> GIVEN RECORDS:
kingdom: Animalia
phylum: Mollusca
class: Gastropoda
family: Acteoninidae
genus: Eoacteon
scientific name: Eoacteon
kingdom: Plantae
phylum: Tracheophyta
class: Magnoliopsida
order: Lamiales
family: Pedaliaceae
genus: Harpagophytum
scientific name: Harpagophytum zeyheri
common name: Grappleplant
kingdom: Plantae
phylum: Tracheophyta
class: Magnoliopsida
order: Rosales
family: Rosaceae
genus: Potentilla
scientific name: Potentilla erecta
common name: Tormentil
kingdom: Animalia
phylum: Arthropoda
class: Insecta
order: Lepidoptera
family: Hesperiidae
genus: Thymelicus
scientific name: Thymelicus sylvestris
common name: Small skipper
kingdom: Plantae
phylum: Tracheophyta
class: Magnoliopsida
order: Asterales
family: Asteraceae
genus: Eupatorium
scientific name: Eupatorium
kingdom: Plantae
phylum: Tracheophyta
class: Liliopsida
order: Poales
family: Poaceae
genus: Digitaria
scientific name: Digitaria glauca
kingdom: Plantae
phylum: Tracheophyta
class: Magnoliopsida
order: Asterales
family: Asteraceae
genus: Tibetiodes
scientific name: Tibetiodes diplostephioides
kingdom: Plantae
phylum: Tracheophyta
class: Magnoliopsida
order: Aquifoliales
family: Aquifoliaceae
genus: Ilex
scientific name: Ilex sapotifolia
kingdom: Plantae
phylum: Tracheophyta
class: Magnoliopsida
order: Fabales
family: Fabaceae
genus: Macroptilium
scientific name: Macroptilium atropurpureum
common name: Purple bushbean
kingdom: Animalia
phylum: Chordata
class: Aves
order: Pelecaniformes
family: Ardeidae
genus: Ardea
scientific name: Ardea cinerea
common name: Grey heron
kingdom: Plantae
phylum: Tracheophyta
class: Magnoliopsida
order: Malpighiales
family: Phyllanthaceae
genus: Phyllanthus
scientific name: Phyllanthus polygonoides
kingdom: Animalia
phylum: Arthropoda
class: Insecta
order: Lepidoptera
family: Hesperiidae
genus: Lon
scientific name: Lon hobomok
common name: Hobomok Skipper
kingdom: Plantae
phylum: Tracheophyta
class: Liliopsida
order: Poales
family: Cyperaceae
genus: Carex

> YOUR GOAL: Could you revise the entries above so that every "common name" becomes "vernacular name", leaving everything else unchanged?

> FULL OUTPUT:
kingdom: Animalia
phylum: Mollusca
class: Gastropoda
family: Acteoninidae
genus: Eoacteon
scientific name: Eoacteon
kingdom: Plantae
phylum: Tracheophyta
class: Magnoliopsida
order: Lamiales
family: Pedaliaceae
genus: Harpagophytum
scientific name: Harpagophytum zeyheri
vernacular name: Grappleplant
kingdom: Plantae
phylum: Tracheophyta
class: Magnoliopsida
order: Rosales
family: Rosaceae
genus: Potentilla
scientific name: Potentilla erecta
vernacular name: Tormentil
kingdom: Animalia
phylum: Arthropoda
class: Insecta
order: Lepidoptera
family: Hesperiidae
genus: Thymelicus
scientific name: Thymelicus sylvestris
vernacular name: Small skipper
kingdom: Plantae
phylum: Tracheophyta
class: Magnoliopsida
order: Asterales
family: Asteraceae
genus: Eupatorium
scientific name: Eupatorium
kingdom: Plantae
phylum: Tracheophyta
class: Liliopsida
order: Poales
family: Poaceae
genus: Digitaria
scientific name: Digitaria glauca
kingdom: Plantae
phylum: Tracheophyta
class: Magnoliopsida
order: Asterales
family: Asteraceae
genus: Tibetiodes
scientific name: Tibetiodes diplostephioides
kingdom: Plantae
phylum: Tracheophyta
class: Magnoliopsida
order: Aquifoliales
family: Aquifoliaceae
genus: Ilex
scientific name: Ilex sapotifolia
kingdom: Plantae
phylum: Tracheophyta
class: Magnoliopsida
order: Fabales
family: Fabaceae
genus: Macroptilium
scientific name: Macroptilium atropurpureum
vernacular name: Purple bushbean
kingdom: Animalia
phylum: Chordata
class: Aves
order: Pelecaniformes
family: Ardeidae
genus: Ardea
scientific name: Ardea cinerea
vernacular name: Grey heron
kingdom: Plantae
phylum: Tracheophyta
class: Magnoliopsida
order: Malpighiales
family: Phyllanthaceae
genus: Phyllanthus
scientific name: Phyllanthus polygonoides
kingdom: Animalia
phylum: Arthropoda
class: Insecta
order: Lepidoptera
family: Hesperiidae
genus: Lon
scientific name: Lon hobomok
vernacular name: Hobomok Skipper
kingdom: Plantae
phylum: Tracheophyta
class: Liliopsida
order: Poales
family: Cyperaceae
genus: Carex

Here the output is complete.